(Requirement 1) Print the passage from the text on vehicle lifts for mobility devices verbatim, starting with "A lift that is designed" and going on through "on the market.".

(Document text)
· · ·
A lift that is designed to lift and store a scooter, manual wheelchair, or power wheelchair into the bed area of a truck. Depending on the model, these can be located near the rear or the side of the bed. The side installation is usually meant to be operated by a disabled driver, who transfers into the driver seat and is operating the lift to independently stow their mobility device. Securing the wheelchair as well as protecting it from the elements can be a problem in this application. An automated camper topper is available on the market.
A lift that is similar in concept to a full size van platform lift except it is strictly for unoccupied vehicle stowage. The lift comes out of the vehicle and the tray is lowered to floor height. The mobility device is rolled onto the tray where it is secured. Can be located in either the mid section cargo area next to the sliding door of a minivan or full size van or the rear hatch area of a minivan, full size van or SUV.
· · ·
(Material for the task)

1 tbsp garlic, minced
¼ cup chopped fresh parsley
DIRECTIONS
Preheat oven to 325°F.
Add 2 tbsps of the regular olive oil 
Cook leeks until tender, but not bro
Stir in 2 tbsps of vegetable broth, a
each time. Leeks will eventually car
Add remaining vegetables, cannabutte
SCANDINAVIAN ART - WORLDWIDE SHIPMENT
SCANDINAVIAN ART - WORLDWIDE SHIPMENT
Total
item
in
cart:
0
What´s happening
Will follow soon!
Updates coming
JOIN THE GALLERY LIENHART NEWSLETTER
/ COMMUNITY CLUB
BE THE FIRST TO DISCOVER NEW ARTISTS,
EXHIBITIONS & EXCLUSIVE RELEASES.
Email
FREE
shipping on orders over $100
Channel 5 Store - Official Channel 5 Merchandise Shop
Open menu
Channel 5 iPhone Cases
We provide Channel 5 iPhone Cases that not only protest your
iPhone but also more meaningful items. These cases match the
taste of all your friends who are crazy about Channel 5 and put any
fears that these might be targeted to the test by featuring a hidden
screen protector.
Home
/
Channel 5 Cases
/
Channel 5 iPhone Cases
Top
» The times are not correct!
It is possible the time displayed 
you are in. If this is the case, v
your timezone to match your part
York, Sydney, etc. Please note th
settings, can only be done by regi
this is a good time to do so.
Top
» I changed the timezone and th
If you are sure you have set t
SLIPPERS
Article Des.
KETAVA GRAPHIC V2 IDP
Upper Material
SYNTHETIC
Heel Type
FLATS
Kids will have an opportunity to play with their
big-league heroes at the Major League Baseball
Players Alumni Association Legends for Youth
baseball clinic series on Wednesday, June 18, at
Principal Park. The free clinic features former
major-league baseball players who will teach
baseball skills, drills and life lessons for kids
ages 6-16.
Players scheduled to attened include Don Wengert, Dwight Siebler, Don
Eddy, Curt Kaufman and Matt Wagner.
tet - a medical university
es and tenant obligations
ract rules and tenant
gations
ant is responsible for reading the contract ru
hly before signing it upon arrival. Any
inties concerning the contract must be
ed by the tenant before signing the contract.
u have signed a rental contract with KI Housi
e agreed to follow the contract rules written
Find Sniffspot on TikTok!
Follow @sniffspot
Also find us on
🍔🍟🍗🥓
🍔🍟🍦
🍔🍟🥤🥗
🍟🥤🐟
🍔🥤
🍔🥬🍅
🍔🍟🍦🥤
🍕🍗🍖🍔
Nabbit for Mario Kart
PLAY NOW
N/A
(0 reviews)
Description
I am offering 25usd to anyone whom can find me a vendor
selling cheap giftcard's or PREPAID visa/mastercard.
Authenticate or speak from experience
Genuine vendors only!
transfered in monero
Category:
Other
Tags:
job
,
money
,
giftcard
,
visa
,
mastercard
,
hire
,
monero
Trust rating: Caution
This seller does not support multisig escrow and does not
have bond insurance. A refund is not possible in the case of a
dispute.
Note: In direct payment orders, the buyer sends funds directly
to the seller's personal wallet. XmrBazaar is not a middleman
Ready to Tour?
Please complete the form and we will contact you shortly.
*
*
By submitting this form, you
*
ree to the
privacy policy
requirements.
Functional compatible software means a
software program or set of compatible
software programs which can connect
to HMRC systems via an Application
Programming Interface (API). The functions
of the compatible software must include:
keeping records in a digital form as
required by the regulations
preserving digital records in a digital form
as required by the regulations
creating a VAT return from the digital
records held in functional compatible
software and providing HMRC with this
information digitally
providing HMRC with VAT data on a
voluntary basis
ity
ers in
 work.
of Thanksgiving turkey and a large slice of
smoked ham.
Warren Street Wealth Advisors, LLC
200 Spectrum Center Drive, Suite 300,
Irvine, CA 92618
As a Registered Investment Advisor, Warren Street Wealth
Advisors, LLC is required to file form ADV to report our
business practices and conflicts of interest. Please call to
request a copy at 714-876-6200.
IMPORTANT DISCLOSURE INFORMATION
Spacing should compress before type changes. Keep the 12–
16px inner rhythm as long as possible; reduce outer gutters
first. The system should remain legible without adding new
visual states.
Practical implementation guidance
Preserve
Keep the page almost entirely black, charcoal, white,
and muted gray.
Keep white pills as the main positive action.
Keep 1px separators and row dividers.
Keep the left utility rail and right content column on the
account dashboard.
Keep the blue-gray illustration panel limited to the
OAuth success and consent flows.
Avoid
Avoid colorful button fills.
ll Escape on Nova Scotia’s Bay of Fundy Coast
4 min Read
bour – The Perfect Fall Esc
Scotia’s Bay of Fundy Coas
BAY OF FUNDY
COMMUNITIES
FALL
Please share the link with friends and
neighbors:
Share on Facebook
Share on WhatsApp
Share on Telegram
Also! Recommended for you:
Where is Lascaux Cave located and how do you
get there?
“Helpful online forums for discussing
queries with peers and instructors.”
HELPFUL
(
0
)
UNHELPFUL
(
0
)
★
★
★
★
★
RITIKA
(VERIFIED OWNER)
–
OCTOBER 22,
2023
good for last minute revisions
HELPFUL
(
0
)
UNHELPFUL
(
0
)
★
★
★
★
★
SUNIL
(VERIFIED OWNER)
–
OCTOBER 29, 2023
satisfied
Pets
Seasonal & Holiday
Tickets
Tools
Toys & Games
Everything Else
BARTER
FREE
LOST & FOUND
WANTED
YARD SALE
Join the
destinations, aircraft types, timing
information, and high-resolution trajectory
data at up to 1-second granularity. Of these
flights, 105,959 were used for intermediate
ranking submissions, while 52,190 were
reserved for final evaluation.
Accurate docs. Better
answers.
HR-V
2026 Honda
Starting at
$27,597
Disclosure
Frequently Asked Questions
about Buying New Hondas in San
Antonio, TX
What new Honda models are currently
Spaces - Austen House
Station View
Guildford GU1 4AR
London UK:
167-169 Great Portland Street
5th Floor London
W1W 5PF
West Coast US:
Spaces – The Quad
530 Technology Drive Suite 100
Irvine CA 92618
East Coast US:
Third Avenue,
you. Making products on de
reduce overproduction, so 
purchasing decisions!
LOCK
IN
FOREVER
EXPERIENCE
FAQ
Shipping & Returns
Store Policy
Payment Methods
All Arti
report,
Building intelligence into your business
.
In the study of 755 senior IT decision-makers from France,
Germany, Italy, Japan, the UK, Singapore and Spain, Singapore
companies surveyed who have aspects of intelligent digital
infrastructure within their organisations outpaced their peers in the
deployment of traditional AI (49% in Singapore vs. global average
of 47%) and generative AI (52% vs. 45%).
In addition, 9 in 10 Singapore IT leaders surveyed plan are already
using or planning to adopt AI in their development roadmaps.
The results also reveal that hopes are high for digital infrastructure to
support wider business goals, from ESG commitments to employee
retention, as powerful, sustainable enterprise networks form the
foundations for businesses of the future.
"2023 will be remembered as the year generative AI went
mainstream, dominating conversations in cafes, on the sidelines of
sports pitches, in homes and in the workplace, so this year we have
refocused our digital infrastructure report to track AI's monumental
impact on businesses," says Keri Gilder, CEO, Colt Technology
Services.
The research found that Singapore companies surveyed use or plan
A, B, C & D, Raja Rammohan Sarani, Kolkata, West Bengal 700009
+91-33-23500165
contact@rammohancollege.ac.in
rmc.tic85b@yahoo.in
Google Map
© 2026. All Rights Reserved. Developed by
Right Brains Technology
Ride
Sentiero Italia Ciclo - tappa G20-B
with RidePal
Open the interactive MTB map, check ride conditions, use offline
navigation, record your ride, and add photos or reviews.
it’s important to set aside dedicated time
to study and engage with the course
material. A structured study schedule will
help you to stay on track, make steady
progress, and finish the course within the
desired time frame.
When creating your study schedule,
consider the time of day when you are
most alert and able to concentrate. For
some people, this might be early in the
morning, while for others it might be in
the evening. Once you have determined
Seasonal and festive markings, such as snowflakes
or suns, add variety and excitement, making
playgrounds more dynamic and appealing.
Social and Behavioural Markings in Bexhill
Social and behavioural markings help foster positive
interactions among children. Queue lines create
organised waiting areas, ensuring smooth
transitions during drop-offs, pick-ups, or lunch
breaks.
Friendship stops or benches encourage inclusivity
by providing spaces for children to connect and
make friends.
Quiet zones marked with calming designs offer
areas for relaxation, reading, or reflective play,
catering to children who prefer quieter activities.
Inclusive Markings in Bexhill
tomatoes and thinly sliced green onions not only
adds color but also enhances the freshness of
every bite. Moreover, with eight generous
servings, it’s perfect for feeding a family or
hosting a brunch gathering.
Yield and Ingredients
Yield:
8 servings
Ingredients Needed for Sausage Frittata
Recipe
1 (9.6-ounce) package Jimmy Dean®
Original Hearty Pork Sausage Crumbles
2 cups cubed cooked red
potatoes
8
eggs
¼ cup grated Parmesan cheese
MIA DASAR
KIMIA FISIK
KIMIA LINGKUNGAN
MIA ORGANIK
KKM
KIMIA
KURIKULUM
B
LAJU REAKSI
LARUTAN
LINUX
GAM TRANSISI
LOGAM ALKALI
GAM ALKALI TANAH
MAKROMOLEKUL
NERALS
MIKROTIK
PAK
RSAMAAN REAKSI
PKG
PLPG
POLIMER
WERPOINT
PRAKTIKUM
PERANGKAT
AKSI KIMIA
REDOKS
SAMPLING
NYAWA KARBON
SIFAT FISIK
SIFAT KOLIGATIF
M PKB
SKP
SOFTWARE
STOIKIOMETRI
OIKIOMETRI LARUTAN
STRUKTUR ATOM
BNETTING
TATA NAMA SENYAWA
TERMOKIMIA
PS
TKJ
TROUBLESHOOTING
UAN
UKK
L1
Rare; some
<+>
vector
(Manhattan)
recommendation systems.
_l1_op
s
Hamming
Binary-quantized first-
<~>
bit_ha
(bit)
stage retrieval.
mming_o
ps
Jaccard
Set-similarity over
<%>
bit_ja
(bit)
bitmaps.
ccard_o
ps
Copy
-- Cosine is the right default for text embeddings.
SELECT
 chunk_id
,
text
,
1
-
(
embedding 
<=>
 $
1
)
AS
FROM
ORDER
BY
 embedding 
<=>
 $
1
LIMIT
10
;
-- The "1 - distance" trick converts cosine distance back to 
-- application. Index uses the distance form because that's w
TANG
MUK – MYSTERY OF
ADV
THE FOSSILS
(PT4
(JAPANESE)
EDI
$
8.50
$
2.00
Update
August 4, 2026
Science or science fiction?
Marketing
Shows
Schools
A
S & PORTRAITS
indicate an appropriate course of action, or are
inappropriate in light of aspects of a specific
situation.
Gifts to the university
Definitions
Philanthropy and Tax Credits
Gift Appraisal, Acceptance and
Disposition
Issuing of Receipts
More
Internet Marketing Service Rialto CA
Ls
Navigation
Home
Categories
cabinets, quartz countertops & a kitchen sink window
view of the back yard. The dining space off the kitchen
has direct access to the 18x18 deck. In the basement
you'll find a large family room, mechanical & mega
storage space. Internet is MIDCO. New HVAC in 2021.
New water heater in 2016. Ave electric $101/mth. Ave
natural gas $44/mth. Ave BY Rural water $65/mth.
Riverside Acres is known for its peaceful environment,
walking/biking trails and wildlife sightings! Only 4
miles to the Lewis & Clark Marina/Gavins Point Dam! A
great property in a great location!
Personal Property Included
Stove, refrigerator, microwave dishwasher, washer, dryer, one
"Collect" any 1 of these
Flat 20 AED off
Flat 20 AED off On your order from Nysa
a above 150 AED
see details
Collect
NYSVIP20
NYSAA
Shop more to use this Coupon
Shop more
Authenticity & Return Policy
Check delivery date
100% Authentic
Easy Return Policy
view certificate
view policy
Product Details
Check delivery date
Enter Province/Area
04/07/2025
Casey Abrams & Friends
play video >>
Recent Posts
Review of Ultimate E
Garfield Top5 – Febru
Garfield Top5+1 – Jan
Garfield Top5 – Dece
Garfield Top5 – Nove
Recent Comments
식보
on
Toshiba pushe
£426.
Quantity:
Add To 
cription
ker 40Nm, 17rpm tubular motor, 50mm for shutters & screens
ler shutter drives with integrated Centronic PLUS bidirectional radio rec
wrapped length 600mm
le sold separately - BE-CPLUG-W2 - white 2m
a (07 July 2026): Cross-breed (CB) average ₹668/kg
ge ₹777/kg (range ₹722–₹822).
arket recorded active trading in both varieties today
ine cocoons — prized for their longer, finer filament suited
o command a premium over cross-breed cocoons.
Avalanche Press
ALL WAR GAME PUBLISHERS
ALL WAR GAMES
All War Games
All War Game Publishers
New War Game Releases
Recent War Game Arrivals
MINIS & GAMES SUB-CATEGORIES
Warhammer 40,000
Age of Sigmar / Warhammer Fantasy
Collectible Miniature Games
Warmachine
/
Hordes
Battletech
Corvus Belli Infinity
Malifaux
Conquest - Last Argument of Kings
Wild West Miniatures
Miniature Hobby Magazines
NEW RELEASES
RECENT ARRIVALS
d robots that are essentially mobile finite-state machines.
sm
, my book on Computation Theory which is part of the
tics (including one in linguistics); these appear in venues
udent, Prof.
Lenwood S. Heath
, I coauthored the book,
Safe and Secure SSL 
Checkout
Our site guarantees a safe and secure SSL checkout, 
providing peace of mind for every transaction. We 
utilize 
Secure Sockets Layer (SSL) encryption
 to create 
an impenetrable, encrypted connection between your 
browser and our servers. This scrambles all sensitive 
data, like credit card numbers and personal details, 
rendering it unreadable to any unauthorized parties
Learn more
· · ·
(Requirement 2) Swap "SCANDINAVIAN ART" for "NORDIC ART" in the records, starting with the first line of the records and going on through the line with "iPhone but also". Give only those lines, with nothing else changed.

(Your solution 1)
A lift that is designed to lift and store a scooter, manual wheelchair, or power wheelchair into the bed area of a truck. Depending on the model, these can be located near the rear or the side of the bed. The side installation is usually meant to be operated by a disabled driver, who transfers into the driver seat and is operating the lift to independently stow their mobility device. Securing the wheelchair as well as protecting it from the elements can be a problem in this application. An automated camper topper is available on the market.

(Your solution 2)
1 tbsp garlic, minced
¼ cup chopped fresh parsley
DIRECTIONS
Preheat oven to 325°F.
Add 2 tbsps of the regular olive oil 
Cook leeks until tender, but not bro
Stir in 2 tbsps of vegetable broth, a
each time. Leeks will eventually car
Add remaining vegetables, cannabutte
NORDIC ART - WORLDWIDE SHIPMENT
NORDIC ART - WORLDWIDE SHIPMENT
Total
item
in
cart:
0
What´s happening
Will follow soon!
Updates coming
JOIN THE GALLERY LIENHART NEWSLETTER
/ COMMUNITY CLUB
BE THE FIRST TO DISCOVER NEW ARTISTS,
EXHIBITIONS & EXCLUSIVE RELEASES.
Email
FREE
shipping on orders over $100
Channel 5 Store - Official Channel 5 Merchandise Shop
Open menu
Channel 5 iPhone Cases
We provide Channel 5 iPhone Cases that not only protest your
iPhone but also more meaningful items. These cases match the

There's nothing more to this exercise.